An Empirical Investigation of Practical Log Anomaly Detection for Online Service Systems.
Nengwen Zhao,Honglin Wang,Zeyan Li,Xiao Peng,Gang Wang,Zhu Pan,Yong Wu,Zhen Feng,Xidao Wen,Wenchi Zhang,Kaixin Sui,Dan Pei
DOI: https://doi.org/10.1145/3468264.3473933
2021-01-01
Abstract:Log data is an essential and valuable resource of online service systems, which records detailed information of system running status and user behavior. Log anomaly detection is vital for service reliability engineering, which has been extensively studied. However, we find that existing approaches suffer from several limitations when deploying them into practice, including 1) inability to deal with various logs and complex log abnormal patterns; 2) poor interpretability; 3) lack of domain knowledge. To help understand these practical challenges and investigate the practical performance of existing work quantitatively, we conduct the first empirical study and an experimental study based on large-scale real-world data. We find that logs with rich information indeed exhibit diverse abnormal patterns (e.g., keywords, template count, template sequence, variable value, and variable distribution). However, existing approaches fail to tackle such complex abnormal patterns, producing unsatisfactory performance.

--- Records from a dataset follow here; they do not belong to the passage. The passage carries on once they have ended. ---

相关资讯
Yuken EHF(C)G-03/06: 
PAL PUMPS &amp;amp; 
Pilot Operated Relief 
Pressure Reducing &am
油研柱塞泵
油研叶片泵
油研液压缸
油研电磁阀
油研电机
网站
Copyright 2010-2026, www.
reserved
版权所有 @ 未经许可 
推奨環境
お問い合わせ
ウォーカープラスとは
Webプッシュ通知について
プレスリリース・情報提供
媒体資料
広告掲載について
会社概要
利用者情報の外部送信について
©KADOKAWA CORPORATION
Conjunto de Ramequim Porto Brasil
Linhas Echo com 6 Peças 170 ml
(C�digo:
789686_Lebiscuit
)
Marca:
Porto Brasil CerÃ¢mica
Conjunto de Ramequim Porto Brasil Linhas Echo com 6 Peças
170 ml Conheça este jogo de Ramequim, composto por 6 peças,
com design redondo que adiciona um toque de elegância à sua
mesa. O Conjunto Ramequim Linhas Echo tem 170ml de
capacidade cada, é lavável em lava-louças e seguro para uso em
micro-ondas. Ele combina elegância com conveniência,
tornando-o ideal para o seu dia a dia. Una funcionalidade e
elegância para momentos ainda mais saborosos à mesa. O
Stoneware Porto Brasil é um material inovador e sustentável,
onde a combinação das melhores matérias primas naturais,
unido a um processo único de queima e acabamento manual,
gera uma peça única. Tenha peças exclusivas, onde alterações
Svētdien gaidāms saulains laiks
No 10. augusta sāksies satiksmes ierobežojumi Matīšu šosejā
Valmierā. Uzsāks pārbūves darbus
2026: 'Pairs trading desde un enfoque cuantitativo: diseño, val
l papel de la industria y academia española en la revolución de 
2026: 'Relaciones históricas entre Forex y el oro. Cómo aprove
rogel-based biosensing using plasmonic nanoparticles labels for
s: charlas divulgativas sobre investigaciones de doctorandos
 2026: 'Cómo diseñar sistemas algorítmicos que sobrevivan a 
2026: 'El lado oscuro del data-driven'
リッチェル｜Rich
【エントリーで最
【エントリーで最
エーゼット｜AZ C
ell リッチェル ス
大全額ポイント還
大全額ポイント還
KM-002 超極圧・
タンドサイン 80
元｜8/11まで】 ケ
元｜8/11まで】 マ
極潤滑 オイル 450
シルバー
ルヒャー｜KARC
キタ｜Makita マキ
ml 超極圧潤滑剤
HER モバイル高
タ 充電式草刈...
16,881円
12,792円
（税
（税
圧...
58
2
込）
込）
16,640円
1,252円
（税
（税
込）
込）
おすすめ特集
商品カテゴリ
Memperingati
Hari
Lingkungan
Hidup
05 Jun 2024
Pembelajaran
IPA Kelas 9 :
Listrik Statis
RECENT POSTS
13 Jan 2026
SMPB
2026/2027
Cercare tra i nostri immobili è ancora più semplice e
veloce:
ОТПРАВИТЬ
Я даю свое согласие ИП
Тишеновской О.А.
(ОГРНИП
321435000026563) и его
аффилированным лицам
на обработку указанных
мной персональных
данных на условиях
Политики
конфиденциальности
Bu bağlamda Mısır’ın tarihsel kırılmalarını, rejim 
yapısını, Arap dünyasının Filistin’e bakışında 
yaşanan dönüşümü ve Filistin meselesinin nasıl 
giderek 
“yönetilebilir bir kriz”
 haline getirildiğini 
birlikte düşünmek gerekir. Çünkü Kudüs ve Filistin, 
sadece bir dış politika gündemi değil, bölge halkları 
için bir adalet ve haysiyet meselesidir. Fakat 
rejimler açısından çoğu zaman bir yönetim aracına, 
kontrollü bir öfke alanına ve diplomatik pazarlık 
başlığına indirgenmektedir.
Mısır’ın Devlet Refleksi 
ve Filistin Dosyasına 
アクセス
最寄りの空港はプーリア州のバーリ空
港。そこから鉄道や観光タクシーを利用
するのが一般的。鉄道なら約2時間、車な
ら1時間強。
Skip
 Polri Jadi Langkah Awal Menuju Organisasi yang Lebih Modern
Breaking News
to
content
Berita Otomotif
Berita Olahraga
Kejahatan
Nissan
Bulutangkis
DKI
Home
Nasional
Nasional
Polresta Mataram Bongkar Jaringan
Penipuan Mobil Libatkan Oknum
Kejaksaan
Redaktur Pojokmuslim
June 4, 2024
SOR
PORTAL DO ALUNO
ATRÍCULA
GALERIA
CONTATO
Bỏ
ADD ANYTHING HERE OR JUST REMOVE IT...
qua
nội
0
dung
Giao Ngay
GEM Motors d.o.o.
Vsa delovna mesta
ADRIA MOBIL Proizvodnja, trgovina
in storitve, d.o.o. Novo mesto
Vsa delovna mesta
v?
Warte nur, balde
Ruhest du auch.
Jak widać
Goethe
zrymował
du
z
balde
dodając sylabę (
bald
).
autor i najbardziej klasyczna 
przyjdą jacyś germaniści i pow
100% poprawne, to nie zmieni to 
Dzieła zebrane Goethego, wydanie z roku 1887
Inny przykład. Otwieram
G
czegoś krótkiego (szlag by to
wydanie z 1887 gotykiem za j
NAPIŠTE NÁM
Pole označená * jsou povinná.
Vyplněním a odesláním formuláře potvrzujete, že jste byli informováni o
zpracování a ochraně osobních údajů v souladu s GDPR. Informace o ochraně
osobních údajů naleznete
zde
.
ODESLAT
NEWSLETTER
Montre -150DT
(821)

Motivated by obtained findings, we propose a generic log anomaly detection system named LogAD based on ensemble learning, which integrates multiple anomaly detection approaches and domain knowledge, so as to handle complex situations in practice. About the effectiveness of LogAD, the average F1-score achieves 0.83, outperforming all baselines. Besides, we also share some success cases and lessons learned during our study. To our best knowledge, we are the first to investigate practical log anomaly detection in the real world deeply. Our work is helpful for practitioners and researchers to apply log anomaly detection to practice to enhance service reliability.